Tucker then offered that “the simplest observable implication of the ‘living through communism’ model” is that if living through communism matters, “then living through ten years of communism should matter more than living through one year of communism.” One objection the authors anticipated was that not all years of exposure are likely to have the same effect; e.g., a year of exposure under a Stalinist communist regime might have a stronger effect than a year of exposure under perestroika. “We built that into our theoretical framework,” Tucker said, noting that the authors consider many factors that could either intensify a year of exposure or provide additional resistance to communist socialization.

As an example of the empirical work in the book, Tucker presented results from the chapter on support for state provided social welfare (the book also examines support for democracy, markets, and gender equality).  Their data came from World Value Surveys; 211 surveys in four waves, from 87 countries, supplemented by an aggregated-level data set “painstakingly gathered over the years.”

The take-away point from their data analysis was that no matter what they added to make away with the finding that “post-communist citizens are more supportive of social welfare,” including pre-communist conditions or economic factors, it did not work. “We replicated it in Germany and found the same pattern,” Tucker said.

However, the authors did find empirical support for their “living through communism” model. “As predicted,” Tucker said, when they tested the socialization model by adding in years of exposure to communism, each additional year of exposure to communism added support for social welfare, at an “substantively important level.”

There are debates within the socialization theory, Tucker explained, on whether exposure matters more when received as a child from parents or across one’s entire life span.
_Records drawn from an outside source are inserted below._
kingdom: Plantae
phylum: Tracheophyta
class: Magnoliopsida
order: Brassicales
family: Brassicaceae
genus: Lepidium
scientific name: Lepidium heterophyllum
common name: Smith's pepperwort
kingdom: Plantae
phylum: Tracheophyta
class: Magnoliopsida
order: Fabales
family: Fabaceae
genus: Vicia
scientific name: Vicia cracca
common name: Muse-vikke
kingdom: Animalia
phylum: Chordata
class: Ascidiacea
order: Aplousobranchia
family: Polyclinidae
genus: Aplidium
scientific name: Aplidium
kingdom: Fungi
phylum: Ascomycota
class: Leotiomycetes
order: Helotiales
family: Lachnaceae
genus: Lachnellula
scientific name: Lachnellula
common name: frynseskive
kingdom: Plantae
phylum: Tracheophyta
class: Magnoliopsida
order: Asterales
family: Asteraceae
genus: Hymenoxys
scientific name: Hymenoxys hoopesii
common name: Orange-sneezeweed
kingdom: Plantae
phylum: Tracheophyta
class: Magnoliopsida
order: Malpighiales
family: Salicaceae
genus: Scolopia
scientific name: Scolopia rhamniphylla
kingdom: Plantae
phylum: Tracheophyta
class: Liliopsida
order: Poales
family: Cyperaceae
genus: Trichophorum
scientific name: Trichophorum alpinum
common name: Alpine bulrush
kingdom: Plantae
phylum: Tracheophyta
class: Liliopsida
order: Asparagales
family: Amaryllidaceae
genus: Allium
But “nobody, previously to this book, had argued or had even presented evidence suggesting it was just an adult-level experience,” Tucker said.  And indeed that is what the authors found in the case support for democracy, markets, and social welfare: in the communist context, adult exposure seems to be more important in terms of leaving an attitudinal imprint than childhood exposure.

One big exception was gender equality, where early socialization mattered more than adult exposure, which Tucker said could be explained by the fact that “gender equality was one area where the regime walked the walk early on.” Overall, these contrary findings raise the question if there’s something different about socialization under communist regimes.

The authors’ conclusion from the chapter on social welfare was that living in a post-communist country only partially explains the excess welfare state support.

The “living in communism” argument, however, explained a great deal, according to the authors’ findings: Tucker said their findings were fairly uniform across the 1990s and 2000s, that adult exposure mattered more than childhood exposure, urban exposure more than rural, and that religion mattered, in that exposure had a lesser effect on Catholics and Muslims.
“Looking at the book as a whole,” Tucker said, the findings were even stronger in the democracy and market chapters. The results for gender equality, however, looked quite different, as there was not a post-communist surplus in support for gender equality. Tucker suggested that this could be explained by several factors, such as“rhetoric versus reality,” gender equality being less central to communism’s ideology, or being less popular among communist citizens but that these explanations required further research.